An 18-year-old boy born with double inlet left ventricle and pulmonary stenosis with a Fontan circulation. Satisfactory ventricular function was observed. Abdominal MRI was performed as a regular follow-up before transition to adult care. A 14 mm nodule not visible on ultrasound was found in the lateral part of the right liver lobe on MRI. Dynamic contrast-enhanced MRI with hepatocyte specific contrast agent was performed, revealing hyper-enhancement in arterial phase (upper left) and in late portal venous phase (upper right) as well as slightly irregular in hepatocyte phase (after 20 min) (lower right). The nodule is difficult to see clearly on the diffusion-weighted image (lower left). The nodule was interpreted with features of a probably benign nodule, and close follow-up with contrast-enhanced MRI was recommended. MRI, magnetic resonance imaging.

Figure 11

Typical hyperechogenic vascular nodules 3–5 mm (arrows) on ultrasound (left) and corresponding nodules with high signal on axial T2-weighted MRI (right).

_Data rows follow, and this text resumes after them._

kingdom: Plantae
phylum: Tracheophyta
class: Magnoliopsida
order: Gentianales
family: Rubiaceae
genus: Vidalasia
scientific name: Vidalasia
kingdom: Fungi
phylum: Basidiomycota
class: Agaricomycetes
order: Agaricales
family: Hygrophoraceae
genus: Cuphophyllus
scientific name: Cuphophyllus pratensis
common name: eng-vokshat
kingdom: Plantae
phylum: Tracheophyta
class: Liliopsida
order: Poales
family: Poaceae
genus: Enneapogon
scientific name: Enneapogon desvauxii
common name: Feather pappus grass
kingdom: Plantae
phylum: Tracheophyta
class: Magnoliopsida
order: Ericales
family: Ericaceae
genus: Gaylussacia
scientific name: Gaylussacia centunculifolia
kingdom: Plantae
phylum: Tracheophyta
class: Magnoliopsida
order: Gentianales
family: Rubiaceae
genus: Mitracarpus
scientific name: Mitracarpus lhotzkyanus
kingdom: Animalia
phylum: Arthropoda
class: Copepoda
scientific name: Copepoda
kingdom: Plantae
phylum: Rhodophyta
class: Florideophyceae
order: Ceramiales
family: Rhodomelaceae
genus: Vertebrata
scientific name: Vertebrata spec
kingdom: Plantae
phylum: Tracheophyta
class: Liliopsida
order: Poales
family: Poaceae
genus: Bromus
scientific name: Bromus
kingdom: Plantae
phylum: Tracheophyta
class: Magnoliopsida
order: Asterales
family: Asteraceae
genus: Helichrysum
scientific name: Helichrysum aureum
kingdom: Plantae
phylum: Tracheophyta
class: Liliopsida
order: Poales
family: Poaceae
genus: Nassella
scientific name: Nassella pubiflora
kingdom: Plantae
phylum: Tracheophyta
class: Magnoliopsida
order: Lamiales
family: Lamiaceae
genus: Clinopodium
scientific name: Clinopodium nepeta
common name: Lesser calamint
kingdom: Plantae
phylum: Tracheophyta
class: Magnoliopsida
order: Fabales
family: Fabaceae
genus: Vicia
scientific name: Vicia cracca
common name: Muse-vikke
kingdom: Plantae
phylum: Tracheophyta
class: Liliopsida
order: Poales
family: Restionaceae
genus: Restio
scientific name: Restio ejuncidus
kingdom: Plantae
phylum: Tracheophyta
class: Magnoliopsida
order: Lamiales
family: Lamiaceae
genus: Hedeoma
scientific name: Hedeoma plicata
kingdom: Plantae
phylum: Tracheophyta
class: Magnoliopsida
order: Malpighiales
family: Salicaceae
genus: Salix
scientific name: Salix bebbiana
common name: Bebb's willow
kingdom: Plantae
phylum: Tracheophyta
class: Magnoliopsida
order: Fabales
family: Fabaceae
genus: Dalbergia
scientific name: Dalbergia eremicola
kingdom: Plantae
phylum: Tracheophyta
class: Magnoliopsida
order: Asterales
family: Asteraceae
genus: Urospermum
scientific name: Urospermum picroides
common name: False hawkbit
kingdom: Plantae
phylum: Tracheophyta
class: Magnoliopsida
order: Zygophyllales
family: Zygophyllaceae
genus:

Note the generally increased T2 signal in the parenchyma as an expression of congestion (right). MRI, magnetic resonance imaging

Figure 12

Flow chart of the proposed follow-up from the European Society of Pediatric Radiology, Abdominal Task Force. Reprint with permission from Perruca et al. Surveillance of Fontan associated liver disease: current standards and a proposal from the ESPR Abdominal Task Force. Pediatr Radiol. (2021) 51:2598–2606.